*RECORD SET:*
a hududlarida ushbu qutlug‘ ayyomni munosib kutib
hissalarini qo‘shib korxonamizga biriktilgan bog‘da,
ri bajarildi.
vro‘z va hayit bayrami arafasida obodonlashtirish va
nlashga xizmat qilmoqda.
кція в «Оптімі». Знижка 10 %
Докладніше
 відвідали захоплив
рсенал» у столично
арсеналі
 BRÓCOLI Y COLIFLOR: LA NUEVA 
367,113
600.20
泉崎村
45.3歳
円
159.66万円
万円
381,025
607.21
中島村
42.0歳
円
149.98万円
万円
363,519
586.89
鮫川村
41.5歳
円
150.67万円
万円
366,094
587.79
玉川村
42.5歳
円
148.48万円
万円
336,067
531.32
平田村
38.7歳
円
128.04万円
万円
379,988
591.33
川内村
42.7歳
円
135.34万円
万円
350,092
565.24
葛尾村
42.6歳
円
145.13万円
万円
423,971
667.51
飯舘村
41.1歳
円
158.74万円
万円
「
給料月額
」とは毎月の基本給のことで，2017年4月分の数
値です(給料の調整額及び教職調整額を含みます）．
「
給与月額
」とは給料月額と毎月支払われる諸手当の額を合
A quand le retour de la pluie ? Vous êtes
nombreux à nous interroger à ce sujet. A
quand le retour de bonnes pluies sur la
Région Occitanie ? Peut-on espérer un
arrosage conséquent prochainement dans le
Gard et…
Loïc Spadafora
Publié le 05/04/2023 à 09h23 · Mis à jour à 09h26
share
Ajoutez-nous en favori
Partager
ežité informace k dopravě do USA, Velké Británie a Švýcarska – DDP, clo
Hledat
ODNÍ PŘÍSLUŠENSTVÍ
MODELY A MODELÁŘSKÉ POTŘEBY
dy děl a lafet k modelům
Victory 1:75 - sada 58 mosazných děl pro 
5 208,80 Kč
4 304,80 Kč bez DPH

*EXERCISE INSTRUCTIONS:*
Return all of the data word for word.

*OUTPUT FOR THIS EXERCISE:*
a hududlarida ushbu qutlug‘ ayyomni munosib kutib
hissalarini qo‘shib korxonamizga biriktilgan bog‘da,
ri bajarildi.
vro‘z va hayit bayrami arafasida obodonlashtirish va
nlashga xizmat qilmoqda.
кція в «Оптімі». Знижка 10 %
Докладніше
 відвідали захоплив
рсенал» у столично
арсеналі
 BRÓCOLI Y COLIFLOR: LA NUEVA 
367,113
600.20
泉崎村
45.3歳
円
159.66万円
万円
381,025
607.21
中島村
42.0歳
円
149.98万円
万円
363,519
586.89
鮫川村
41.5歳
円
150.67万円
万円
366,094
587.79
玉川村
42.5歳
円
148.48万円
万円
336,067
531.32
平田村
38.7歳
円
128.04万円
万円
379,988
591.33
川内村
42.7歳
円
135.34万円
万円
350,092
565.24
葛尾村
42.6歳
円
145.13万円
万円
423,971
667.51
飯舘村
41.1歳
円
158.74万円
万円
「
給料月額
」とは毎月の基本給のことで，2017年4月分の数
値です(給料の調整額及び教職調整額を含みます）．
「
給与月額
」とは給料月額と毎月支払われる諸手当の額を合
A quand le retour de la pluie ? Vous êtes
nombreux à nous interroger à ce sujet. A
quand le retour de bonnes pluies sur la
Région Occitanie ? Peut-on espérer un
arrosage conséquent prochainement dans le
Gard et…
Loïc Spadafora
Publié le 05/04/2023 à 09h23 · Mis à jour à 09h26
share
Ajoutez-nous en favori
Partager
ežité informace k dopravě do USA, Velké Británie a Švýcarska – DDP, clo
Hledat
ODNÍ PŘÍSLUŠENSTVÍ
MODELY A MODELÁŘSKÉ POTŘEBY
dy děl a lafet k modelům
Victory 1:75 - sada 58 mosazných děl pro 
5 208,80 Kč
4 304,80 Kč bez DPH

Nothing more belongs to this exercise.